C’est là que notre fille, en son vêtement blanc,
Pour la première fois reçut la sainte hostie ;
Là, qu’un jour tu pleuras, de deuil anéantie,
Dans l’ombre, agenouillée au velours bleu du banc.

Et si nous pénétrons par ces routes sablées
Sous les ormes le long des houx et des lilas,
Les souvenirs partout se lèvent sur nos pas…
Et les parfums troublans des saisons en allées !

Saluons ces témoins de nos premiers aveux :
L’église, le manoir, autour d’eux la nature…
Celui qui ne doit rien à nulle créature
Nous combla de ces dons qu’il savait dans nos vœux.

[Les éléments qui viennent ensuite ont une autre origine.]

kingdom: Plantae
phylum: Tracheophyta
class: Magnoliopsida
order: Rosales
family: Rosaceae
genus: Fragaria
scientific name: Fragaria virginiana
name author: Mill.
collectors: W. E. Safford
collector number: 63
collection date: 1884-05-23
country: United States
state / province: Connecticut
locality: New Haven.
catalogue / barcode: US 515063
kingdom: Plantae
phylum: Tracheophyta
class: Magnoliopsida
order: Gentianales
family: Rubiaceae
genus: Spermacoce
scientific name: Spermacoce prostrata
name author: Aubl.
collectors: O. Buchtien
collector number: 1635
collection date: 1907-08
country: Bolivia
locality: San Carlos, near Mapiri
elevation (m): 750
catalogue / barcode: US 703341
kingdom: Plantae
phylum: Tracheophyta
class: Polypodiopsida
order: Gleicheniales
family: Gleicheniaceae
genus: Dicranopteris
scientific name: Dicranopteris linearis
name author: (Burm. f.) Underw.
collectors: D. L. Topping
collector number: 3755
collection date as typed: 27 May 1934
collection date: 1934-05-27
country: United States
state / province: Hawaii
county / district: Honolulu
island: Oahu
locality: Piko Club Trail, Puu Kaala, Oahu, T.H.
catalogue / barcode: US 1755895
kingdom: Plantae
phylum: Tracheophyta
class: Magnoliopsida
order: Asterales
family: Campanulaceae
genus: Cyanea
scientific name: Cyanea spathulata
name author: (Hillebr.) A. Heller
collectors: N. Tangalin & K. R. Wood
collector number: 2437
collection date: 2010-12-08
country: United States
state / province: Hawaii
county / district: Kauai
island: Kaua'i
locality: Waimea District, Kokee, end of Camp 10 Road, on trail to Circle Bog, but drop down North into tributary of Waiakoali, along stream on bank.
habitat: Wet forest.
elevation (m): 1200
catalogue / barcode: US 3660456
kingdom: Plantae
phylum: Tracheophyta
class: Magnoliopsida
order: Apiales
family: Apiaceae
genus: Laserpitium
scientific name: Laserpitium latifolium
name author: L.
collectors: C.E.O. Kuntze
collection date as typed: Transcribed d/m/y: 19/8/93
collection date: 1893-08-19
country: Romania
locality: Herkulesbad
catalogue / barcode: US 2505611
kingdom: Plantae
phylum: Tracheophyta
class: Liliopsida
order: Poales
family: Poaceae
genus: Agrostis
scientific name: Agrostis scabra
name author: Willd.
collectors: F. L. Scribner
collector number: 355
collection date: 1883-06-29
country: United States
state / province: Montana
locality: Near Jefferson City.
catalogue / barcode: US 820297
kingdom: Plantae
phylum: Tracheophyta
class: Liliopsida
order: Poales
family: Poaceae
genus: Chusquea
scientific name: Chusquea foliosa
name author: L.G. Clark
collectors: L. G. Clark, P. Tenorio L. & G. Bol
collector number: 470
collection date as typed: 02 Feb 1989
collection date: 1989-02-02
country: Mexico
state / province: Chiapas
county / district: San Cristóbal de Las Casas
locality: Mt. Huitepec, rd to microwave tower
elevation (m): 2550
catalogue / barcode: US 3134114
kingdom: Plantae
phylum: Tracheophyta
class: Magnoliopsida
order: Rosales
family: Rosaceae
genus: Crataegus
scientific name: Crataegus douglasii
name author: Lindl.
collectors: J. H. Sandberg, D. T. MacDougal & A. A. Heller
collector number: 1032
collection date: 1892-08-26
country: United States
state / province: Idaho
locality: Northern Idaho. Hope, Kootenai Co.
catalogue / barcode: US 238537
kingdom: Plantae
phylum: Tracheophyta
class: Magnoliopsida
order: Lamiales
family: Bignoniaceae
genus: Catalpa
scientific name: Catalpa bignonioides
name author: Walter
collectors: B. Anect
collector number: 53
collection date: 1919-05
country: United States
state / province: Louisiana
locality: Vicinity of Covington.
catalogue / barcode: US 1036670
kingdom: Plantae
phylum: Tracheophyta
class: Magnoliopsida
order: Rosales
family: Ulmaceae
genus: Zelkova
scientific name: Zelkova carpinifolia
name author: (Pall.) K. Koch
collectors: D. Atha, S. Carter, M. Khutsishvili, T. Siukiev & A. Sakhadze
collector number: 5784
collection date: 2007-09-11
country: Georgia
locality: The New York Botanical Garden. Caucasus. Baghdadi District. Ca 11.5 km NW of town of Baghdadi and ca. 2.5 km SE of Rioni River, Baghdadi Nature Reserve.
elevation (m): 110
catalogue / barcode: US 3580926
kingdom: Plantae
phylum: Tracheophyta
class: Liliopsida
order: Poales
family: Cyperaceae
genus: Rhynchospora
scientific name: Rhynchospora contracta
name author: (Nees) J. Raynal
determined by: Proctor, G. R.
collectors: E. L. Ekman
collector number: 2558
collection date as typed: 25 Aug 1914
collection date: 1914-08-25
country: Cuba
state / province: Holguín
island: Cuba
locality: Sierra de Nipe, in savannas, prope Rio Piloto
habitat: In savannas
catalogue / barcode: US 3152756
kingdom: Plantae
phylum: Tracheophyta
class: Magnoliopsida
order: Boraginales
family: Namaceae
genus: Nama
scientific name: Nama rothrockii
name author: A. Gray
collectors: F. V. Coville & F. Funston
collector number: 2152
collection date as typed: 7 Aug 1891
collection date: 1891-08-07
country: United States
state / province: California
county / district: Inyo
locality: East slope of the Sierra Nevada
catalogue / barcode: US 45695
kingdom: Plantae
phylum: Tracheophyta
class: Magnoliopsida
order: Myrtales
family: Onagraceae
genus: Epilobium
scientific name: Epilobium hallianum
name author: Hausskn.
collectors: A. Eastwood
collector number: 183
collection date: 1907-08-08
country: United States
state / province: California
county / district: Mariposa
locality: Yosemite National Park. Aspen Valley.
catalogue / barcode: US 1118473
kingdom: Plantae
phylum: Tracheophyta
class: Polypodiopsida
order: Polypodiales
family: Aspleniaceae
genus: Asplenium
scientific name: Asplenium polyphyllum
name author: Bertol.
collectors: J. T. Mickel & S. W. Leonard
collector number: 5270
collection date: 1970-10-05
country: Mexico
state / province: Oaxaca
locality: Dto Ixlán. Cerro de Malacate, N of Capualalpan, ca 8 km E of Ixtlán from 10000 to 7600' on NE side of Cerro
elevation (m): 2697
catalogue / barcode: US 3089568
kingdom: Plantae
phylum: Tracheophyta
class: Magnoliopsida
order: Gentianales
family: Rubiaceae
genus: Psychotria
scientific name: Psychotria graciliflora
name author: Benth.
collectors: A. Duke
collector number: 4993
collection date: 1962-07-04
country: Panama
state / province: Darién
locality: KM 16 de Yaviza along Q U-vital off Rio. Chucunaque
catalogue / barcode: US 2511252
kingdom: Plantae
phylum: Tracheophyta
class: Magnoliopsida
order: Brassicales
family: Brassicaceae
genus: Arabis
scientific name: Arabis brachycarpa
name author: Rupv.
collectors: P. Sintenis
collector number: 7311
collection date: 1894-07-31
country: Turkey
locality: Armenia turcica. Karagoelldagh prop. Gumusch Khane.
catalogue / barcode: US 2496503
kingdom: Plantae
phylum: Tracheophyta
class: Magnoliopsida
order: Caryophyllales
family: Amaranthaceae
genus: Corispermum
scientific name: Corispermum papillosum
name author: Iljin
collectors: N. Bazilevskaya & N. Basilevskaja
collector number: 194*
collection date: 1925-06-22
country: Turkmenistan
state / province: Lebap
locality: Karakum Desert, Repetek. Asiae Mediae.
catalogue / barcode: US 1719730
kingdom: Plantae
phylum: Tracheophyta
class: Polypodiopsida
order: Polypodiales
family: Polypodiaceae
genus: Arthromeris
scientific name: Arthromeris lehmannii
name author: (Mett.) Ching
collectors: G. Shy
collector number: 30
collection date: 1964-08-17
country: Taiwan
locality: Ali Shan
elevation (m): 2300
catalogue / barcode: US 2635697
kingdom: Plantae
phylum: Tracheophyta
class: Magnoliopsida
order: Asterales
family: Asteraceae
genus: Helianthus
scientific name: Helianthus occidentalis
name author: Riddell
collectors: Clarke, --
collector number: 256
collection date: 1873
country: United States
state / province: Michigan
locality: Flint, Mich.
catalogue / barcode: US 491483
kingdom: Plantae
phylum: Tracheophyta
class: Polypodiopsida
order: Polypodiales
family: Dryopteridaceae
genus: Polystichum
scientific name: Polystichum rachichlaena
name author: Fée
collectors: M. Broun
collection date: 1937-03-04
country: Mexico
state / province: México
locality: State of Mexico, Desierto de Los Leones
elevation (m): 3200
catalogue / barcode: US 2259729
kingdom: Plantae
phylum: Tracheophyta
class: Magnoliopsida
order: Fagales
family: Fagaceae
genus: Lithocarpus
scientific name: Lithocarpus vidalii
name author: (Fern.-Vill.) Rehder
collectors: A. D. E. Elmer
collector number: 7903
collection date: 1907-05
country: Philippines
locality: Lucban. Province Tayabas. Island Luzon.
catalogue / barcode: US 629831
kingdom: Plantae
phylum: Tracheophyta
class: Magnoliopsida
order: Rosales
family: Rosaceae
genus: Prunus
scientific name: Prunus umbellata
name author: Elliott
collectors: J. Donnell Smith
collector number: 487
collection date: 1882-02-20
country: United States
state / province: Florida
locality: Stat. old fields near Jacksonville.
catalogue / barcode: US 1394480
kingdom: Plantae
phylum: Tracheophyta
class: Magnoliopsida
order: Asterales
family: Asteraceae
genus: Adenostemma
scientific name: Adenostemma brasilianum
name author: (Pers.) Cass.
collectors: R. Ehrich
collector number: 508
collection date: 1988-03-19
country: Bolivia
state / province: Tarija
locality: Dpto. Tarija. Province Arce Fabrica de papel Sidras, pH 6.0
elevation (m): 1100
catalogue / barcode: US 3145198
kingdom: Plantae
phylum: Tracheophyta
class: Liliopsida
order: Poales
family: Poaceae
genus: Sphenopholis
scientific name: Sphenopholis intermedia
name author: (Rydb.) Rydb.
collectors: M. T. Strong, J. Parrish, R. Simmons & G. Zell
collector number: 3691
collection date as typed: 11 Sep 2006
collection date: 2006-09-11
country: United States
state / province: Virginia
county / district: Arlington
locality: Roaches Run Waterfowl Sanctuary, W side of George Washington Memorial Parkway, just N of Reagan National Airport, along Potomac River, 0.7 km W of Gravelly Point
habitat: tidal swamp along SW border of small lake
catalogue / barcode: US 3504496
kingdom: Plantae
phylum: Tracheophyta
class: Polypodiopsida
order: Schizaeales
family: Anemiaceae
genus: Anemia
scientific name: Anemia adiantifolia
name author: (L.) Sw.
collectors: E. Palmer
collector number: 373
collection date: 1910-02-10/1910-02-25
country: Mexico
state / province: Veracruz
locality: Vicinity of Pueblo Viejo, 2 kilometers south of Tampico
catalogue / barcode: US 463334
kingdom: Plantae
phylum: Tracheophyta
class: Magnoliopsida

Jours passés, jours vécus qui n’êtes plus qu’un rêve,
Histoire de nos cœurs retombant à l’oubli,
Vous l’avez empruntée à ce cadre embelli,
Votre gloire présente, aussi douce que brève.

L’agrément de la muse à notre humble destin,
Ne le devons-nous pas à ce décor d’idylle ?
N’est-ce pas grâce à lui qu’un écho de Virgile
Prête aux chants du foyer le noble accent latin ?


L’ADIEU


A travers le jardin l’hiver se glisse et rôde,
Et je n’entends plus rien que l’eau le long des toits
Ou le croassement de corbeaux en maraude
Et le bruit d’une hache au loin fendant du bois.